Print every row below word for word, and leave the pictures out.

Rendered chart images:
--------------------------------------------------

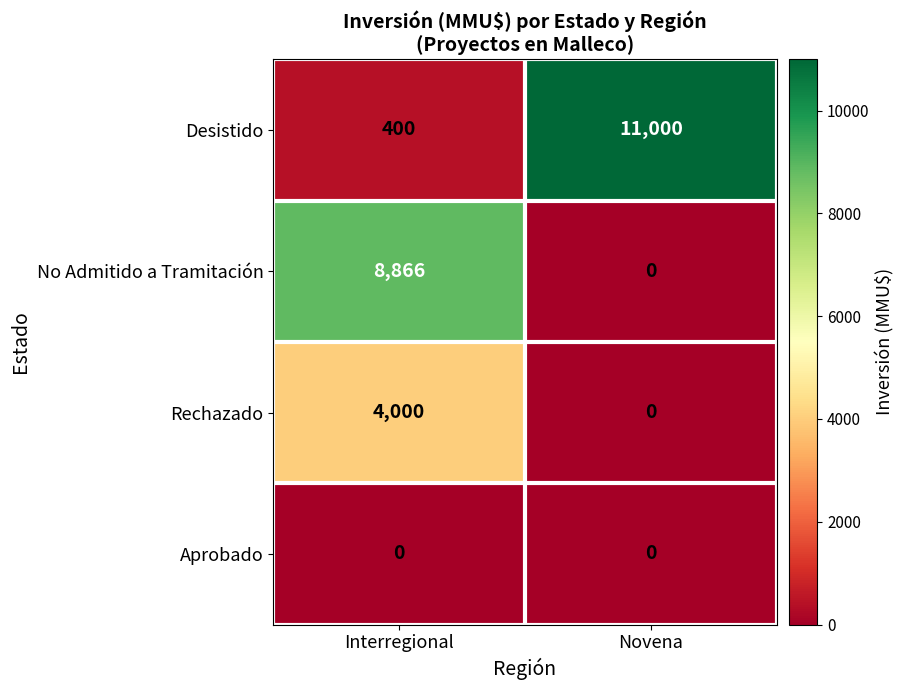

List the series in order of their peak value, lowest first.

Aprobado, Rechazado, No Admitido a Tramitación, Desistido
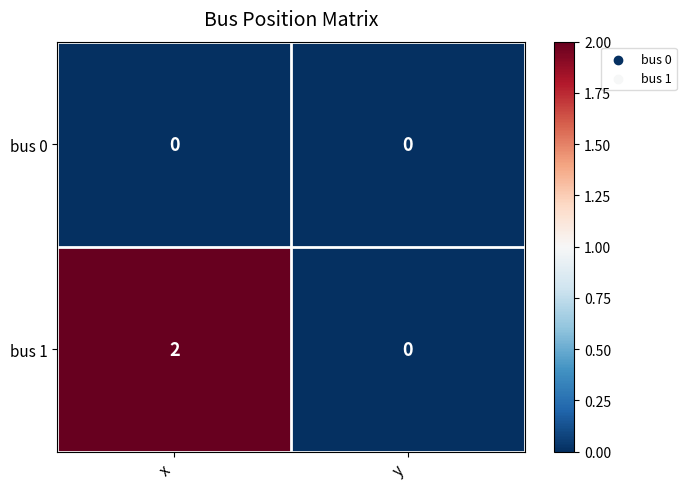

At which label does bus 1 reach its minimum?

y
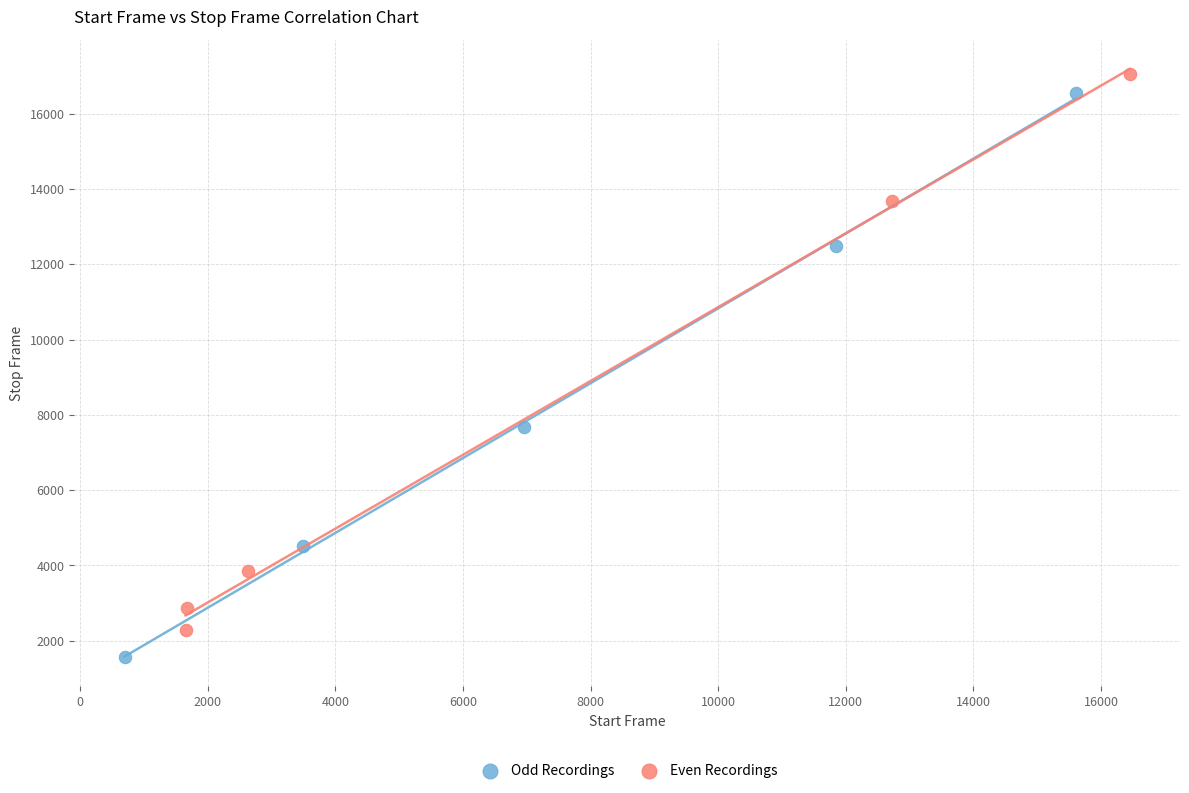

Which series has the widest spread of Y values?

Odd Recordings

--------------------------------------------------

> RESULT:
List the series in order of their peak value, lowest first.

Aprobado, Rechazado, No Admitido a Tramitación, Desistido

At which label does bus 1 reach its minimum?

y

Which series has the widest spread of Y values?

Odd Recordings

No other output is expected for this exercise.